◆ Required work ◆
Only the lines from the start of the entries through the line with "干し貝柱や干し海老がたっぷりはいった旨味の塊の" should be returned, each exactly as it stands, and no pictures.
--- START ---
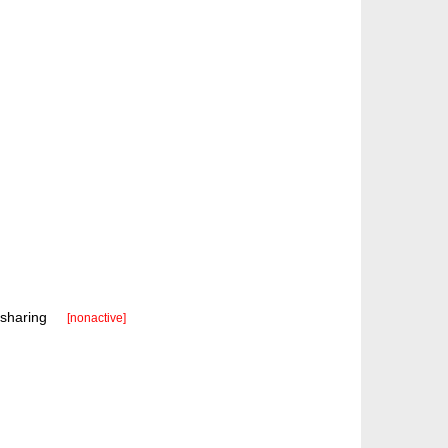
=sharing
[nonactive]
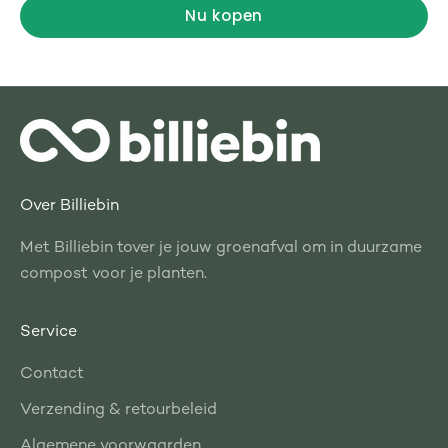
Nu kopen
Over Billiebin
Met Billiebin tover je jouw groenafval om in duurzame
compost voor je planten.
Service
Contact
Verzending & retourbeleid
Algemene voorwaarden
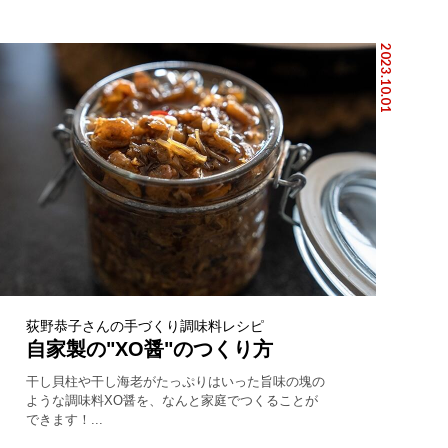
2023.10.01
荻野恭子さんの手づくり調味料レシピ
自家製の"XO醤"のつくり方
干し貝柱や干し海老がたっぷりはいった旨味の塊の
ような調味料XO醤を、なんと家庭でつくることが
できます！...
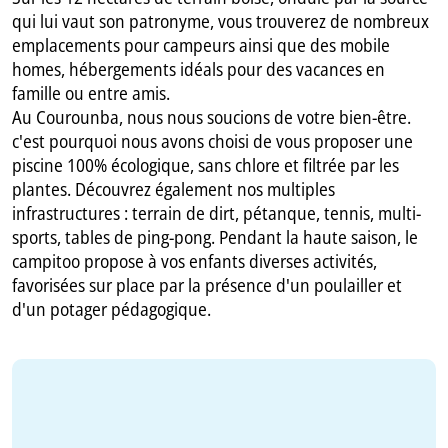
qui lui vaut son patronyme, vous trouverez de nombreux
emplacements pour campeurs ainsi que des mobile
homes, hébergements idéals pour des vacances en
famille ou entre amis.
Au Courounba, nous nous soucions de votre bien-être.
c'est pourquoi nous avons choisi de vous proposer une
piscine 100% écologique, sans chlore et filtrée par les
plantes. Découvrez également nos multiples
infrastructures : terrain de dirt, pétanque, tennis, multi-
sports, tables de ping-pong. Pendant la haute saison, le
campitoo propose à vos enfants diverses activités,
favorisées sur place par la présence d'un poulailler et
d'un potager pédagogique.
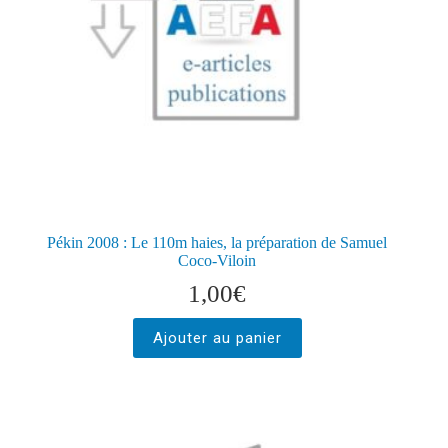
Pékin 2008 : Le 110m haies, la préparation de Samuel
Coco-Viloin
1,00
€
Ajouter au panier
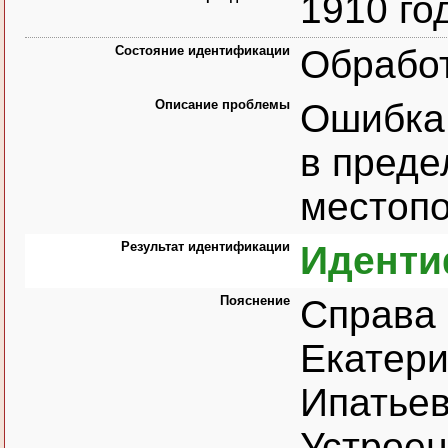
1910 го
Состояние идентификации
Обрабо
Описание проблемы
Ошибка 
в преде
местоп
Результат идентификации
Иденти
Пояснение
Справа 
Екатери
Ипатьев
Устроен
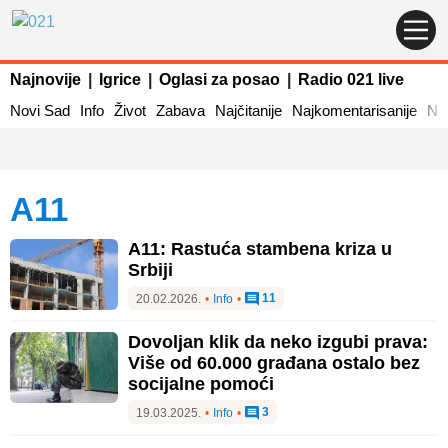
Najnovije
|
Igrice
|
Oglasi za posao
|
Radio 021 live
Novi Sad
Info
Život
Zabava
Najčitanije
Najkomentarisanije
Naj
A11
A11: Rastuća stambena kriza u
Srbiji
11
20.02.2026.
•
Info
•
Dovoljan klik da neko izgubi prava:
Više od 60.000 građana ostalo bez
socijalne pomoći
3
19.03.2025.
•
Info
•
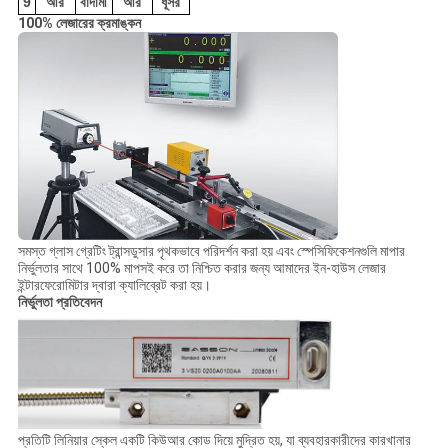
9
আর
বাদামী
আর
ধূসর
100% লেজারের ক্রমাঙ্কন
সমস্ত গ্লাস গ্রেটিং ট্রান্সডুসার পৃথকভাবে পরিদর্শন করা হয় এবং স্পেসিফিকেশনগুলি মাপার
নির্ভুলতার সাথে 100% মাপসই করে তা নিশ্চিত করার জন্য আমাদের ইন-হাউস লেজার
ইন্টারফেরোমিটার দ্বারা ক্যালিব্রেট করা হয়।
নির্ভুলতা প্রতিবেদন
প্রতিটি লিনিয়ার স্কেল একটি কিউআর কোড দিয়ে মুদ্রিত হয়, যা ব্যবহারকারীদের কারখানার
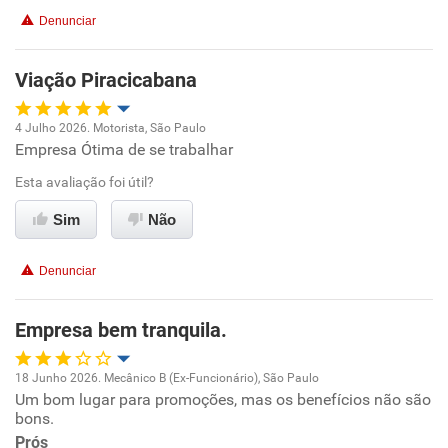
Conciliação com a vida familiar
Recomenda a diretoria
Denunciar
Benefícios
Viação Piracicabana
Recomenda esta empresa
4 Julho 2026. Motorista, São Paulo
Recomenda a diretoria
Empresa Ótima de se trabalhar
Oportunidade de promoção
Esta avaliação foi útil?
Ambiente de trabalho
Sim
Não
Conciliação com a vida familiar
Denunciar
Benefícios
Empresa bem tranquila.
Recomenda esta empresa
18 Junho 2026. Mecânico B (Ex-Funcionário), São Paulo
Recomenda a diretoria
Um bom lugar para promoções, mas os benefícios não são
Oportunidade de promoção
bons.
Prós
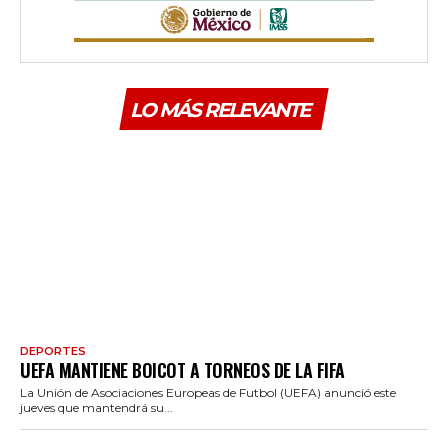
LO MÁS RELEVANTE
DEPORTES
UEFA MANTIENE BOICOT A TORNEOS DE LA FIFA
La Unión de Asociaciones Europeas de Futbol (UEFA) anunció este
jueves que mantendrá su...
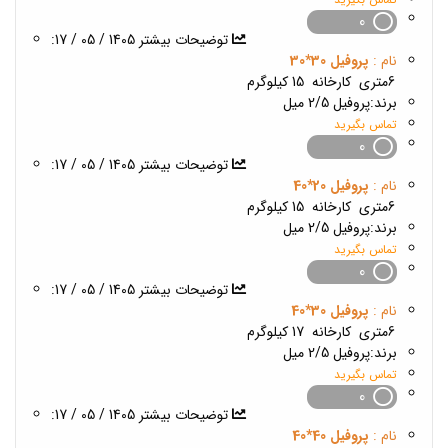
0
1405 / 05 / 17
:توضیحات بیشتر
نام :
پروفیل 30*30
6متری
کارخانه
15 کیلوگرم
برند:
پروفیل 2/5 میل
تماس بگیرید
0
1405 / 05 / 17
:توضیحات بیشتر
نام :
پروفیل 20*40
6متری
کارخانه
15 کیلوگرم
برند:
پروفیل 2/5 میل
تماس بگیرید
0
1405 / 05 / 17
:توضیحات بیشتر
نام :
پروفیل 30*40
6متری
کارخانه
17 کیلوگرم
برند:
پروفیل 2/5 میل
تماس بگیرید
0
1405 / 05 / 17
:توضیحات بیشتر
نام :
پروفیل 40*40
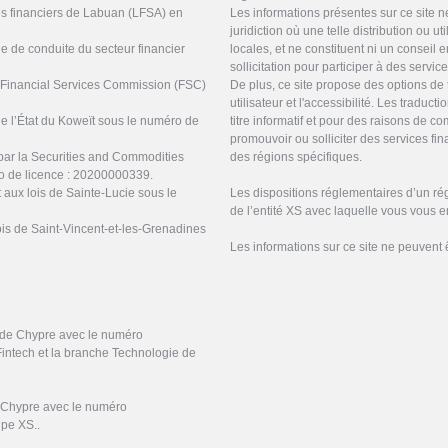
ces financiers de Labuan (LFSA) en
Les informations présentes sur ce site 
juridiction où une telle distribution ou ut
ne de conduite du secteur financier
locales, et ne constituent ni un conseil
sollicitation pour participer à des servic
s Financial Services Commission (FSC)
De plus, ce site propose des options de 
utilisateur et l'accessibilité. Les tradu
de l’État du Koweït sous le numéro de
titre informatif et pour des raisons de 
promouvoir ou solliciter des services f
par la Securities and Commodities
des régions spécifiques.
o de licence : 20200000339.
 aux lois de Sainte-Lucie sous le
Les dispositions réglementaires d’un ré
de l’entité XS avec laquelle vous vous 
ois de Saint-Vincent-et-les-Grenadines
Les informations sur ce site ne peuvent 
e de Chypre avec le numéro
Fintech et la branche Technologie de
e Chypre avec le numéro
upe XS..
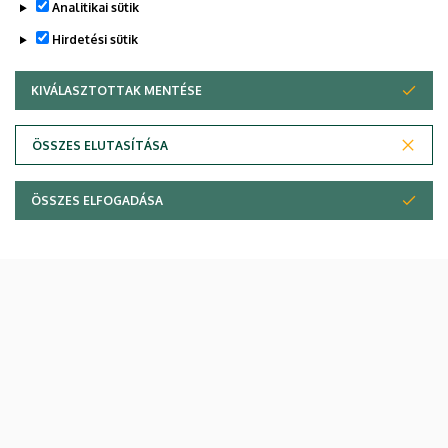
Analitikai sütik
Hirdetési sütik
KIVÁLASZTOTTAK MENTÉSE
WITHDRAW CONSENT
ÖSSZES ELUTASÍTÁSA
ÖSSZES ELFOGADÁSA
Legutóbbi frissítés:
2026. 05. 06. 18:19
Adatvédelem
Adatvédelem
--- END ---
◆ Result ◆
=sharing
[nonactive]
Nu kopen
Over Billiebin
Met Billiebin tover je jouw groenafval om in duurzame
compost voor je planten.
Service
Contact
Verzending & retourbeleid
Algemene voorwaarden
2023.10.01
荻野恭子さんの手づくり調味料レシピ
自家製の"XO醤"のつくり方
干し貝柱や干し海老がたっぷりはいった旨味の塊の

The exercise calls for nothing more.